Systemic international conventions, germ line modification is forbidden

Systemic
Academic Review:

When
the prospective of the CRISPR-Cas9 system was realized ethical issues were
raised about the possibility of creating inheritable and permanent changes in
the genome of human embryos and gametes (Baltimore et al., 2015; Lanphier et
al., 2015). In reproduction, three types of benefits may be illustrious it
increased knowledge and understanding of developmental processes help to improve
medical technologies, correction of defects and diseases in future children. (Sugarman, 2015). Scientific community argued that it
is unethical to deny a technology that would eradicate critical genetic
diseases, such as cystic fibrosis (Gallagher J, et al 2015).
In many countries and in a
many international conventions, germ line modification is forbidden (Araki and Ishii, 2014). Gene editing will increase
the risk for the health of the future offspring compared with the presented
alternatives (Lander,
2015). People who point to
discarding embryos may choose the solution of the alteration of germ cells. Matters
of social justice may also arise. (Newson and Wrigley, 2015).).

Off-target mutations are accidental
mutations in the genome. They occur when CRISPR-Cas9 cleaves DNA sequences
within the genome other than target DNA sequences. These mutations can be
deleterious. Off-target mutations can cause cell alteration or death (Zhang, et al 2014).  The
charge of germline editing technology is very high to the amount that families
coming from wealthy countries could afford it. The developing countries will
not be afford the cost of this technology. This may grant an advantage to
children born in developed countries. (Yang A ,et al 2015). The
genetic improvement of a specific manifestation could cause considerable
physical and mental health to the offspring since their look is imposed on them
through a way other than blood relationship (Ishi T, et al 2015).
The public objection about the ethical breach of human embryo genome editing
could hinder the promising area of therapeutic development .(Lanphier E, et al 2015) CRISPR-Cas9 genome editing technology
to an embryo is very risky. Researchers may not be in a position to determinethe
effect of such procedures before birth. (Lanphier E, et al 2015).

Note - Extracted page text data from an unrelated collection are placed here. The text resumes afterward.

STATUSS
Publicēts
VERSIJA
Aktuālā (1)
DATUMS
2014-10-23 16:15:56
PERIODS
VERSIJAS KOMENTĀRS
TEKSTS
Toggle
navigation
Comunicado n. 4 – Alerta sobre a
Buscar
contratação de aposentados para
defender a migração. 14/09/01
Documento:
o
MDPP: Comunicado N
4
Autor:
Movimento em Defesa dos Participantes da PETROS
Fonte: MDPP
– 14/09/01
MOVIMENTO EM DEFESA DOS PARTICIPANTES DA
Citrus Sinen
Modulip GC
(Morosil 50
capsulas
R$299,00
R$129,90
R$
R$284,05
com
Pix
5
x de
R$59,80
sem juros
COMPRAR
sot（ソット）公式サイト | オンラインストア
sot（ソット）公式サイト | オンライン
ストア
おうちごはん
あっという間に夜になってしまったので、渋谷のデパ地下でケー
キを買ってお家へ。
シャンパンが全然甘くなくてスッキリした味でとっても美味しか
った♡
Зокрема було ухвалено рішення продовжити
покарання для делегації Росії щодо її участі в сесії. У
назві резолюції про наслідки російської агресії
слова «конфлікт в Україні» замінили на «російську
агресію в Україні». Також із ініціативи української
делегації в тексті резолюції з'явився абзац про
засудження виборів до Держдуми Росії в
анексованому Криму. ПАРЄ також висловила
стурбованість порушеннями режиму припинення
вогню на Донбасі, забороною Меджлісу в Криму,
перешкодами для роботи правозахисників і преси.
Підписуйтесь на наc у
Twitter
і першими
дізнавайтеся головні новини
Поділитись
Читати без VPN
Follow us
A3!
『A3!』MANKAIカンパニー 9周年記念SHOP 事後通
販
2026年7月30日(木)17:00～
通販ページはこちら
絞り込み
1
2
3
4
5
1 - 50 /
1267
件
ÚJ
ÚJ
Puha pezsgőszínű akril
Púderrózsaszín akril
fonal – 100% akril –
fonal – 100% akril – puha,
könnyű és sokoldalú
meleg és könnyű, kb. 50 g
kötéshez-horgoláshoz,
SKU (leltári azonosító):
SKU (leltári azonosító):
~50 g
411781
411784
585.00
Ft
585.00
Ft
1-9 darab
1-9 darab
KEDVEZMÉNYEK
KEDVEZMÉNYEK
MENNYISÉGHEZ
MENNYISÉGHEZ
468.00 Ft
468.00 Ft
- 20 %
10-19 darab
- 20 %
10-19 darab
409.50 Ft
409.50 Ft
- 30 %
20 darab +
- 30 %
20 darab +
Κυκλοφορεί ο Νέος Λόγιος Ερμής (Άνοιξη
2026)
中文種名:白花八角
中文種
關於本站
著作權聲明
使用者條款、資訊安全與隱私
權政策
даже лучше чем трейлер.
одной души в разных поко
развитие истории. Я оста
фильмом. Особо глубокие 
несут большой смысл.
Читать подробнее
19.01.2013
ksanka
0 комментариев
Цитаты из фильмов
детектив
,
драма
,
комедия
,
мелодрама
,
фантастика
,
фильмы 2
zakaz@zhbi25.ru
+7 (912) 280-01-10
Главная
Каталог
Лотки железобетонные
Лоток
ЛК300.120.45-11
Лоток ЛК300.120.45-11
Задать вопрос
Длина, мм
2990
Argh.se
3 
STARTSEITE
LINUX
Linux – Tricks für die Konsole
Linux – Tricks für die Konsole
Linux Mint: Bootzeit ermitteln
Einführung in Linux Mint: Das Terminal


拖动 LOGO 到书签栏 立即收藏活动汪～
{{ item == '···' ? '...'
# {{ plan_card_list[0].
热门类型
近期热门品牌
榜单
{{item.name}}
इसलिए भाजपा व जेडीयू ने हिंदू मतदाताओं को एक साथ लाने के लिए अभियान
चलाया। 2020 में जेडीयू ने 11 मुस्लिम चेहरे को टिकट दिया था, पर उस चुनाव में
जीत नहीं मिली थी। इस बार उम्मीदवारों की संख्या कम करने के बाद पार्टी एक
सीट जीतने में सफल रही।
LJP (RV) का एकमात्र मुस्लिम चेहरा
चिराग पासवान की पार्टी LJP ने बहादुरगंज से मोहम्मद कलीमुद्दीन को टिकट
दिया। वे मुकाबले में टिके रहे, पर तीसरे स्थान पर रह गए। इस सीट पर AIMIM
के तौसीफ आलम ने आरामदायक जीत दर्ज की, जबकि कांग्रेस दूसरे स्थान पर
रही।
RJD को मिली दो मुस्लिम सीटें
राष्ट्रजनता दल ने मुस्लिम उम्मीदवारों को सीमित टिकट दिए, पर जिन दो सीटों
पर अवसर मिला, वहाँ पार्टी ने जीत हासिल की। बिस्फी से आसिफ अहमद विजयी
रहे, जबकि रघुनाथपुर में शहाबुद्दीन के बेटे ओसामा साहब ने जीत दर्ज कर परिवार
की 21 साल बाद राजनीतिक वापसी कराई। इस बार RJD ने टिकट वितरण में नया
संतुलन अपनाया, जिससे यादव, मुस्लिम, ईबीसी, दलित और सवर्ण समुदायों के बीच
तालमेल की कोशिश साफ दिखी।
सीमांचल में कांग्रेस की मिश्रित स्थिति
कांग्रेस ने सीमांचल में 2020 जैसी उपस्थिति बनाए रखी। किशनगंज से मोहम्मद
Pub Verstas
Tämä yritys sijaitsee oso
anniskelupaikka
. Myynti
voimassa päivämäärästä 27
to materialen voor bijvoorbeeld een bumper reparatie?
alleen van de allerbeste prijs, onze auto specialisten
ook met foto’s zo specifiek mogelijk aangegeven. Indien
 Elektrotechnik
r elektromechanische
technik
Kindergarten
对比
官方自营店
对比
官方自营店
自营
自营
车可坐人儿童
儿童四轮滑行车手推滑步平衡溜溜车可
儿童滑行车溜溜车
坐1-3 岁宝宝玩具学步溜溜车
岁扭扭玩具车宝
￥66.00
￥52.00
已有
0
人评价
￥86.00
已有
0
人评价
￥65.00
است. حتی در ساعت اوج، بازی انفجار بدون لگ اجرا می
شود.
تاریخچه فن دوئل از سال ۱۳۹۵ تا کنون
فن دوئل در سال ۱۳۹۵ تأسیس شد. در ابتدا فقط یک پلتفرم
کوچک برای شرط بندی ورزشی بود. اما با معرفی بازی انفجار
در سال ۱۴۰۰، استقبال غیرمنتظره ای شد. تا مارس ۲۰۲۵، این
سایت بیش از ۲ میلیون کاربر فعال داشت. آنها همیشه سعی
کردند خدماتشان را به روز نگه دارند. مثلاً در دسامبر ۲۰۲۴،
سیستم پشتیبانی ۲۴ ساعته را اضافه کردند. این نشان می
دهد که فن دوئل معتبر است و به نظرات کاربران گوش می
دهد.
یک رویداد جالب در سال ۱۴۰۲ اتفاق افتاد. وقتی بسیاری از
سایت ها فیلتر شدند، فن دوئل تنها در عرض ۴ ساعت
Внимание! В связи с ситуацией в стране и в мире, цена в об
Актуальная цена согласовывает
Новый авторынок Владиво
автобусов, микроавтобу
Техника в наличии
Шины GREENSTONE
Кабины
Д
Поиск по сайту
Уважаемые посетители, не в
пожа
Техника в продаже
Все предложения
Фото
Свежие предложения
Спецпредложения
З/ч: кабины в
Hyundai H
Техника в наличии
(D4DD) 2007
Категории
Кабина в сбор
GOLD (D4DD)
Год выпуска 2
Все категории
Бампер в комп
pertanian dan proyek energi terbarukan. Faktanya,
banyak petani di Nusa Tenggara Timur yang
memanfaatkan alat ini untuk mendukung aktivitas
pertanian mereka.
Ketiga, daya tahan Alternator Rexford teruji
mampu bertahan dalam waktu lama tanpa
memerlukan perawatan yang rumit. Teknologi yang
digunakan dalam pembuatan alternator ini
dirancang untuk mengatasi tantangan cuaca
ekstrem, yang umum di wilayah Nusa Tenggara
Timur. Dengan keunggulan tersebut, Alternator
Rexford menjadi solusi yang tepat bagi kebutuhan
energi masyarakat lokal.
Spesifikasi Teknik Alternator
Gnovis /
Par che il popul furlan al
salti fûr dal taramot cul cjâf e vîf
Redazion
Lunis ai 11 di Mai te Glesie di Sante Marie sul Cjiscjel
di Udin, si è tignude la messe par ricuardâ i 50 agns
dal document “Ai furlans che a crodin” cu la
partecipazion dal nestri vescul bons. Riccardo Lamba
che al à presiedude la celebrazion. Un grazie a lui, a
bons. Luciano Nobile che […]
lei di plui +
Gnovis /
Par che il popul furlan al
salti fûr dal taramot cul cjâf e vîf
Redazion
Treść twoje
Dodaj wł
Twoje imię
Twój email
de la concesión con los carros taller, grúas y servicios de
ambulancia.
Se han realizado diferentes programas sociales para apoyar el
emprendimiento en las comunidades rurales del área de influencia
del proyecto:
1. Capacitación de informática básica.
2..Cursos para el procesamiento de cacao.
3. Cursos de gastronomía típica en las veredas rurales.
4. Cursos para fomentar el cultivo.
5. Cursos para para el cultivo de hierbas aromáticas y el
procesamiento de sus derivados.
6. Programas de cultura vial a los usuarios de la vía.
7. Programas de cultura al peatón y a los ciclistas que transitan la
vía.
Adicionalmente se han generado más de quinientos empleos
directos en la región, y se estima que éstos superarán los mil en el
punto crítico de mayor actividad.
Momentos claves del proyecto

An important ethical issue in
research is that benefits must be larger than risks. The application of CRISPR/Cas9
technique involves risks. A high rate of off target effects has been found in human
cells but low in zebrafish and mice. ( Hwang WY, et al. 2013 ; Yang H, et
al. 2013)  Important problem
is the efficient safe delivery of CRISPR-Cas9 into cell or tissues that are
hard to transfect. The scattering of gene drive trait may be difficult to
control. Some scientists have warned about the risks of unintentional release in the environment of
experimental organisms modified using gene drives. (Oye KA et al. 2014) This demands careful assessment of each potential
application and the need of regulatory norms. (Oye KA et al. 2014)

The efficacy of
CRISPR/Cas9 technique to obtain accurate genetic modifications makes more complicated
to identify a genetically modified organism once outside the lab and also to
regulate this organisms in the market.  (Ledford H 2015 et al). Another problem is the regulation of patenting. The
practice of patenting may create litigations. There have been argument and
frictions among biotechnological companies over patenting CRISPR/Cas9 for beneficial
use in humans. Patenting creates the ethical issue that puts the emphasis in
profit giving too much power to biotechnological companies.